Anniversary? Oh bodohnya dia melupakan hari ini. Dia terlalu terpaku memikirkan hal yang tidak-tidak hingga melupakan hari spesial ini.

"Takao... Maaf." kalimat keluar di sela napas Midorima yang beradu.

"Eh? Maaf kenapa?" tanya Takao bingung.

"Maaf karena telah berpikiran yang tidak-tidak hanya karena kamu tidak membalas email-ku."

"Eh apa yang kamu pikirkan Shin-chan? Ponselku tadi terinjak dan rusak haha.."

"K-kupikir kamu mulai bosan denganku.."

"Bosan? Hahaha Shin-chan sudah berapa kali kubilang kalau bersama Shin-chan itu selalu menyenangkan. Hanya orang bodoh yang akan bosan bersamamu." Takao meraih pipi Midorima dan mengusapnya. "Dengarkan aku. Aku menyukaimu, aku tidak akan pergi meninggalkanmu."

Pemuda yang berpostur lebih kecil dari Midorima itu hanya bisa tersenyum ketika Midorima menatap pupil langit malamnya.

"Happy anniversary, Shin-chan." Takao memberika buket bunga primrose itu sebelum berkata, "apa kamu tahu apa arti primrose merah?"

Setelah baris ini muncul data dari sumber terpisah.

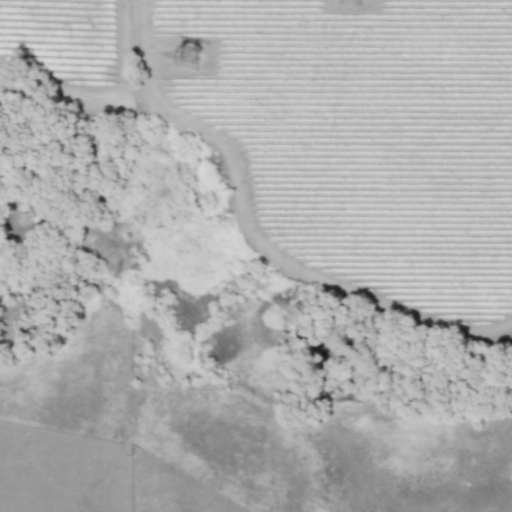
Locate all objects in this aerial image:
power tower: (184, 55)
crop: (306, 219)
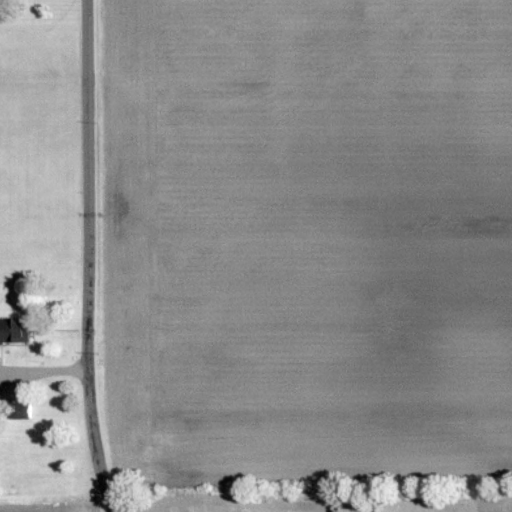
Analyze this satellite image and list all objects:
road: (89, 254)
building: (12, 332)
road: (44, 370)
building: (22, 412)
road: (111, 509)
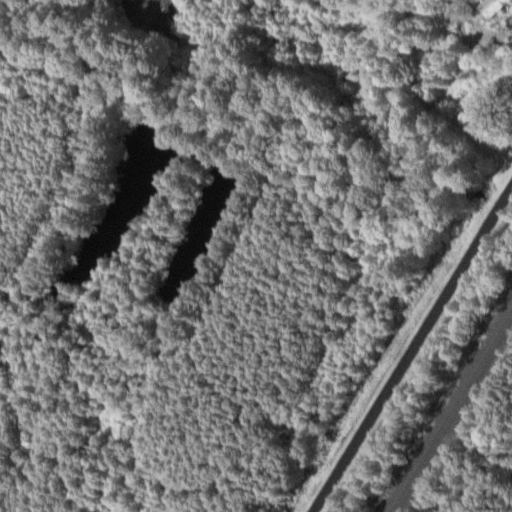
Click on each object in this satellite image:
building: (494, 6)
road: (408, 341)
railway: (451, 413)
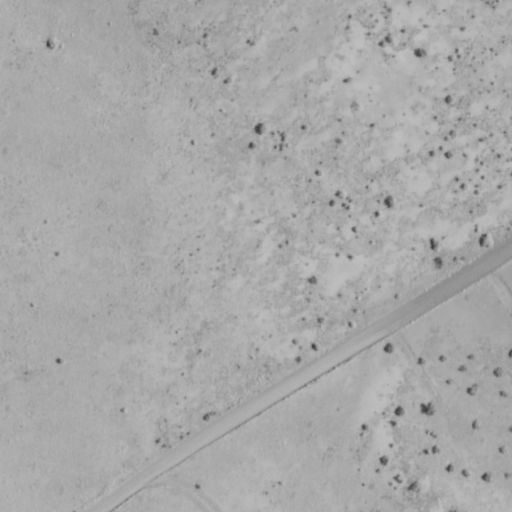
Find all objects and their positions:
road: (302, 377)
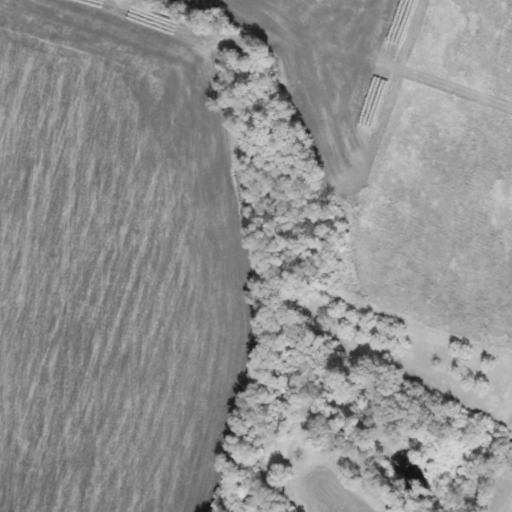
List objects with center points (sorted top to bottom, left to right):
building: (508, 456)
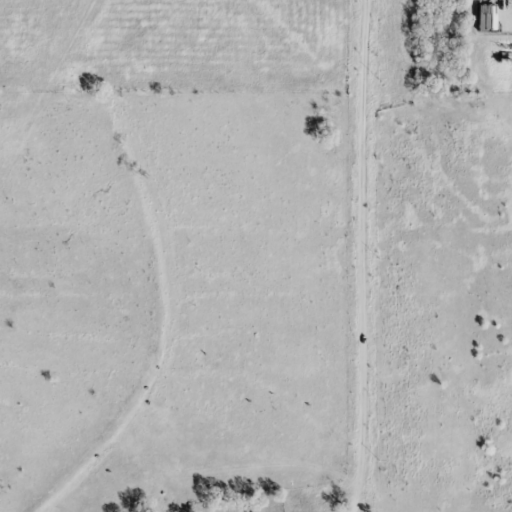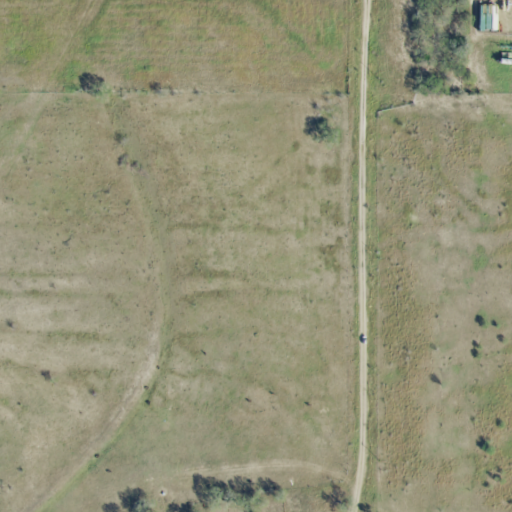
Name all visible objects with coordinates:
road: (362, 256)
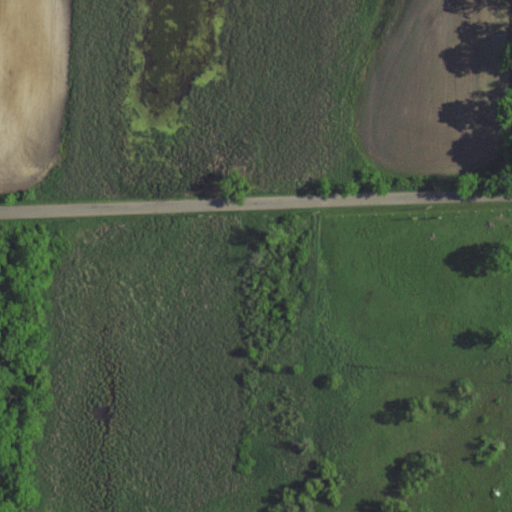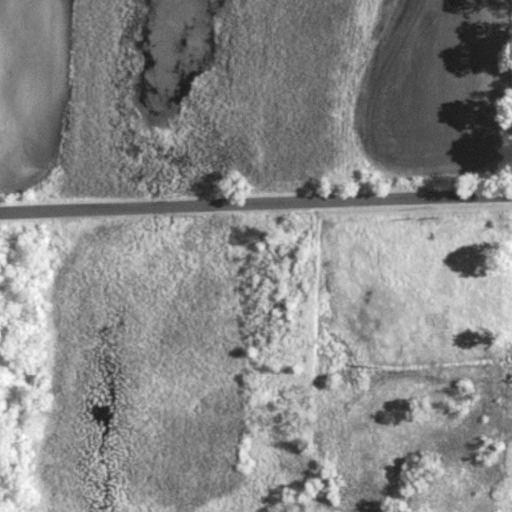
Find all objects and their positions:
road: (256, 202)
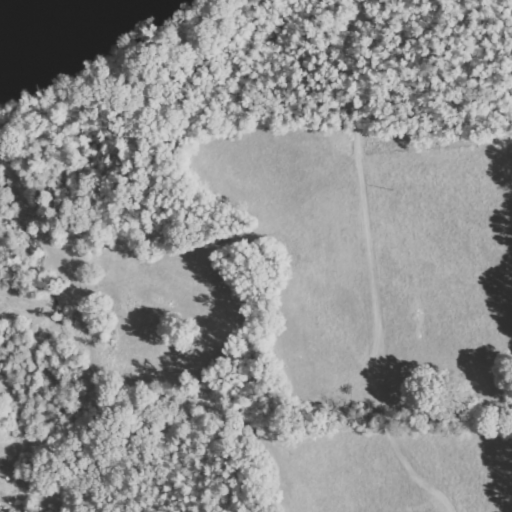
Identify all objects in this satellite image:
road: (109, 64)
road: (358, 184)
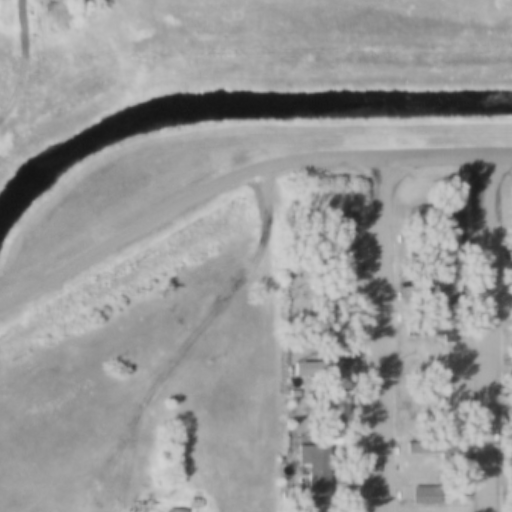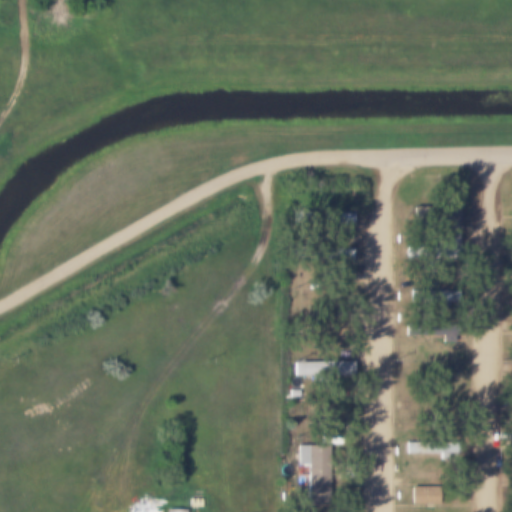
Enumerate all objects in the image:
road: (31, 68)
road: (449, 157)
road: (183, 202)
building: (430, 212)
building: (320, 216)
building: (438, 219)
building: (335, 221)
building: (510, 223)
building: (433, 250)
building: (319, 253)
building: (338, 255)
building: (428, 296)
building: (322, 329)
building: (431, 330)
building: (320, 368)
building: (292, 393)
building: (326, 409)
building: (430, 446)
building: (434, 448)
building: (511, 455)
building: (315, 473)
building: (321, 476)
building: (511, 493)
building: (419, 494)
building: (428, 497)
building: (193, 502)
road: (386, 504)
building: (173, 510)
building: (172, 511)
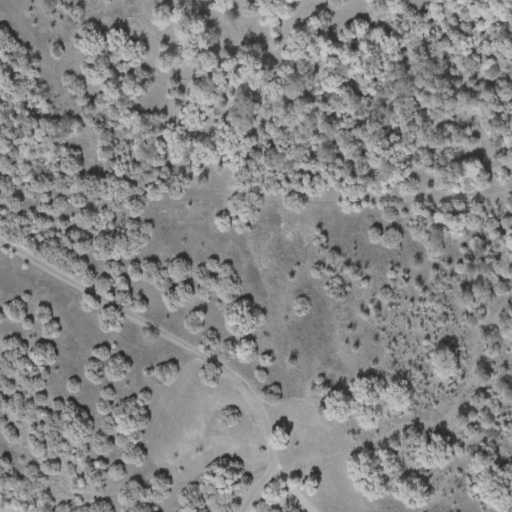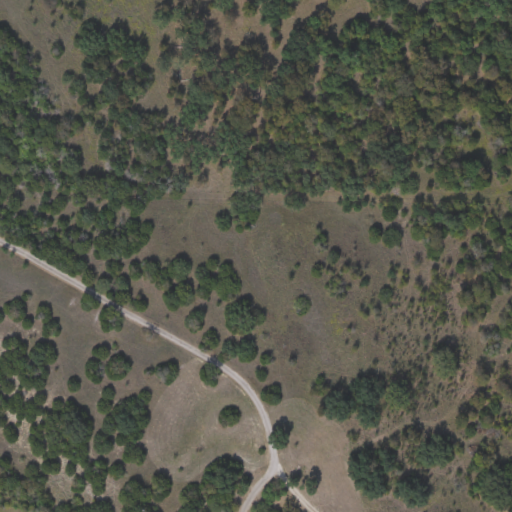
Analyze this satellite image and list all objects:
road: (92, 296)
road: (253, 420)
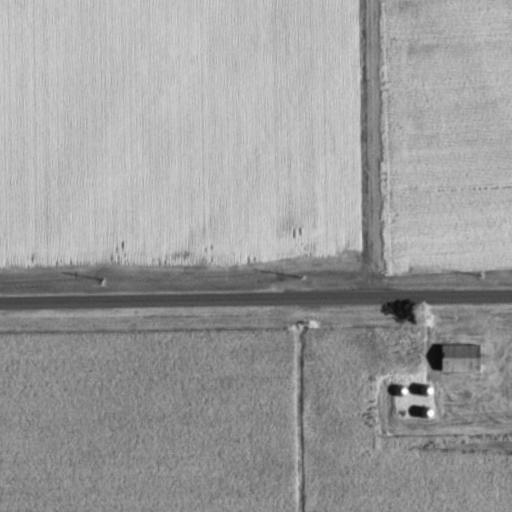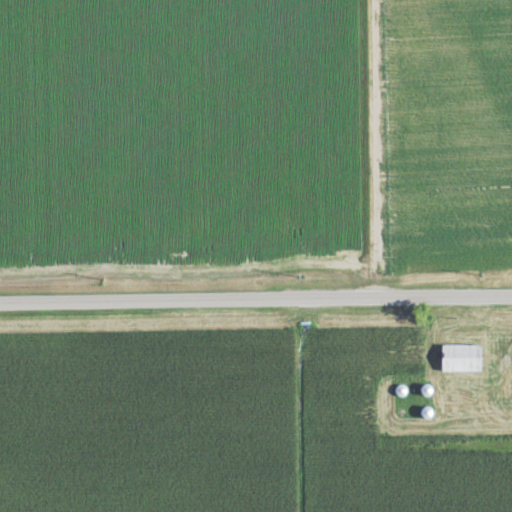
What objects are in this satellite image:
road: (255, 297)
building: (464, 359)
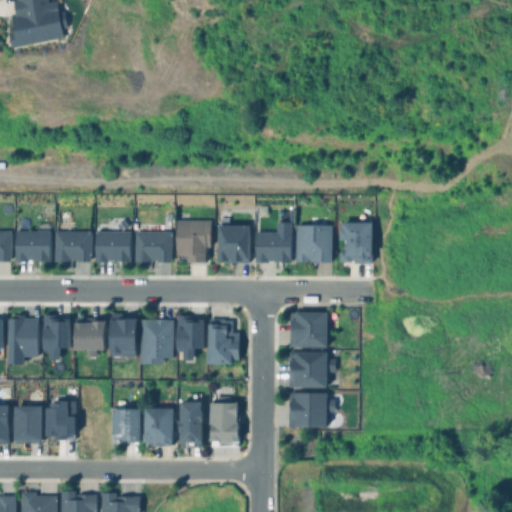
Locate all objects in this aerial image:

Wajah Midorima berubah memerah. Ia takut.. Ia takut jantungnya akan meledak karena semua perasaan senang ini. Ia takut akan menangis jika pemuda dihadapannya ini tidak berhenti membuatnya bahagia.

Primrose merah berarti 'aku tidak bisa hidup tanpamu'

"Untuk tahun ini dan seterusnya.. Yoroshiku onegaishimasu, Shintaro."